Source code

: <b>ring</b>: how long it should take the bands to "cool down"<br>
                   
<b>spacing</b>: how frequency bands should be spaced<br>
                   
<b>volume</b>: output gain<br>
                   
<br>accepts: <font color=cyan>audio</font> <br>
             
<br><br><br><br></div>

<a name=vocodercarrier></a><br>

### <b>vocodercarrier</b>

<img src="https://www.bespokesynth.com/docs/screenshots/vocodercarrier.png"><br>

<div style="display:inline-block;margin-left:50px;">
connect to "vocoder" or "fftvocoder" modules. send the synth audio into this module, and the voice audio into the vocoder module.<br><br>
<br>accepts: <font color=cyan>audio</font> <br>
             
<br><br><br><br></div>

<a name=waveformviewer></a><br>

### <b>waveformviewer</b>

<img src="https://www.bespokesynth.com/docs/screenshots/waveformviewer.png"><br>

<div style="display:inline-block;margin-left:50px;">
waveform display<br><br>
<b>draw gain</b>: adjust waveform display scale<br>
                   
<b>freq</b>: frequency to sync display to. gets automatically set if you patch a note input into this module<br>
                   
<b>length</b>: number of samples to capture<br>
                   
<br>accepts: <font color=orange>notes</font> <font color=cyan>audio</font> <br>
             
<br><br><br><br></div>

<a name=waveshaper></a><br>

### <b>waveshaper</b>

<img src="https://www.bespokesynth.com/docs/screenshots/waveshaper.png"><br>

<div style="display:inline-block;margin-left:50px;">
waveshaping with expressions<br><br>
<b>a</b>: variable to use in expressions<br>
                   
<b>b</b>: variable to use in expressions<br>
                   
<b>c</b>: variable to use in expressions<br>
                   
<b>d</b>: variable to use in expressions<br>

※

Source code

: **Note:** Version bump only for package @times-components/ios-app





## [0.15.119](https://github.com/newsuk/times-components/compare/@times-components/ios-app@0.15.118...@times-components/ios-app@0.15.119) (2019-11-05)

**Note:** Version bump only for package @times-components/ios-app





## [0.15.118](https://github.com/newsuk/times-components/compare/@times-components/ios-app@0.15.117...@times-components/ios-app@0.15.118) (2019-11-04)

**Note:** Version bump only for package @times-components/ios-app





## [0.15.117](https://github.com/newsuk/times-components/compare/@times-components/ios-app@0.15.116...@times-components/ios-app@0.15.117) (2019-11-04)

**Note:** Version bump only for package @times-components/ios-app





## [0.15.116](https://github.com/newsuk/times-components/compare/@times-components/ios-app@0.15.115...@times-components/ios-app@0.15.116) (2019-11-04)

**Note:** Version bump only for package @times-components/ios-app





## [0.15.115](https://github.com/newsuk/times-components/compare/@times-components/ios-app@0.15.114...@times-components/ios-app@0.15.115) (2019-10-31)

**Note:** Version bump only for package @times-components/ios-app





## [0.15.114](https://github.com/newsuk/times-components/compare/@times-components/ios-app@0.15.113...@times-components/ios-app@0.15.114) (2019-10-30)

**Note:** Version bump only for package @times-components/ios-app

※

**How to complete this task**
Would you print exactly, and only, the lines of the data above from the line with "<b>freq</b>: frequency to" through the line with "<b>d</b>: variable to use in expressions<br>", inclusive?

**Answer section**
<b>freq</b>: frequency to sync display to. gets automatically set if you patch a note input into this module<br>
                   
<b>length</b>: number of samples to capture<br>
                   
<br>accepts: <font color=orange>notes</font> <font color=cyan>audio</font> <br>
             
<br><br><br><br></div>

<a name=waveshaper></a><br>

### <b>waveshaper</b>

<img src="https://www.bespokesynth.com/docs/screenshots/waveshaper.png"><br>

<div style="display:inline-block;margin-left:50px;">
waveshaping with expressions<br><br>
<b>a</b>: variable to use in expressions<br>
                   
<b>b</b>: variable to use in expressions<br>
                   
<b>c</b>: variable to use in expressions<br>
                   
<b>d</b>: variable to use in expressions<br>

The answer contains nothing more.